_PROVIDED PASSAGE_
------------------------------------

Biodiversity Reporting in India: Are Companies Ready for TNFD Disclosures?

Biodiversity Reporting in India: Are Companies Ready for TNFD Disclosures?
Biodiversity is moving to the centre of ESG conversations. Companies are no longer expected to report only on carbon. They are now being asked to disclose how their operations depend on and impact nature.
This shift is being driven by frameworks like the Taskforce on Nature-related Financial Disclosures. They bring structure to biodiversity disclosure and connect it directly to financial risk and strategy.
In India, the transition is already underway. With the Securities and Exchange Board of India mandating BRSR for the top 1,000 listed companies, the foundation for nature-related reporting is in place. Recent guidance also shows strong alignment between BRSR and TNFD, indicating that Indian companies may be closer to readiness than they realise.

------------------------------------

_DATA EXCERPT_
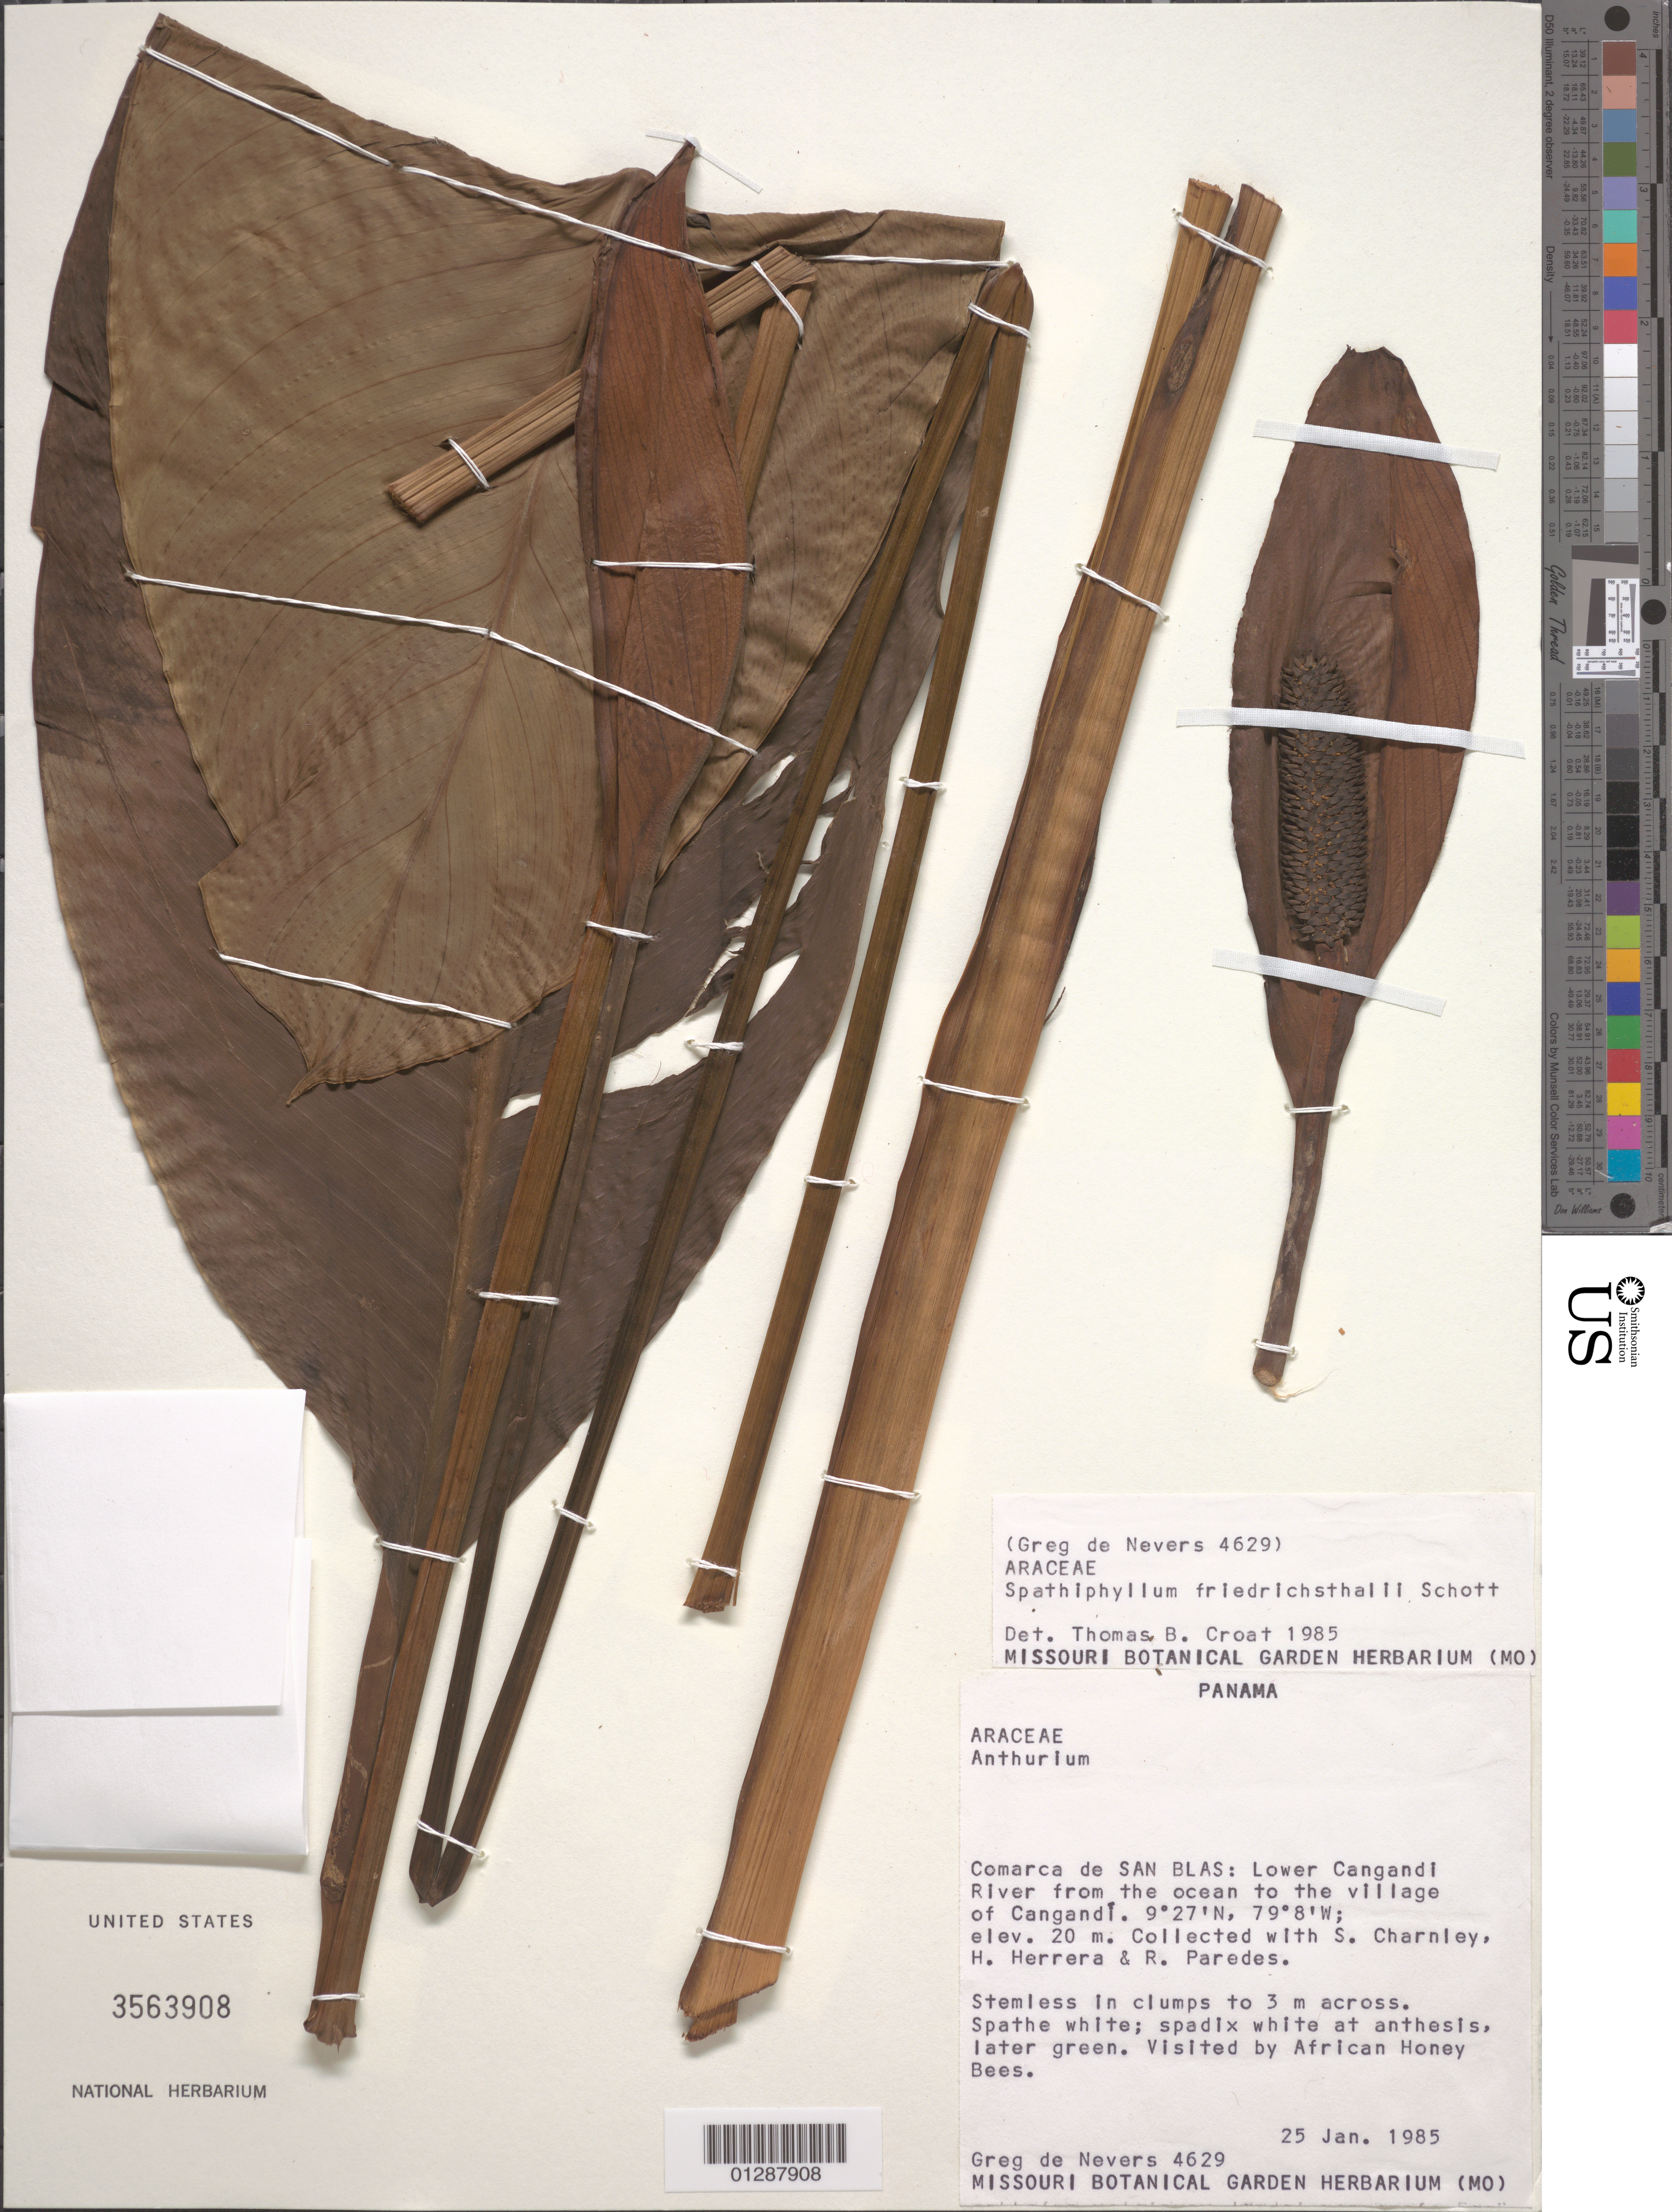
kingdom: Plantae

------------------------------------

_TASKS AND EXERCISES_
1. Reproduce everything in the passage on biodiversity reporting in India from "In India, the" down to "than they realise.".
2. According to the passage on biodiversity reporting in India, why may Indian companies be closer to TNFD readiness than they realize? Answer in one to three sentences.
The listing was drawn from a separate source.

_RESPONSES_
1.
In India, the transition is already underway. With the Securities and Exchange Board of India mandating BRSR for the top 1,000 listed companies, the foundation for nature-related reporting is in place. Recent guidance also shows strong alignment between BRSR and TNFD, indicating that Indian companies may be closer to readiness than they realise.

2. The Securities and Exchange Board of India has mandated BRSR for the top 1,000 listed companies, so the foundation for nature-related reporting is already in place. Recent guidance also shows strong alignment between BRSR and TNFD.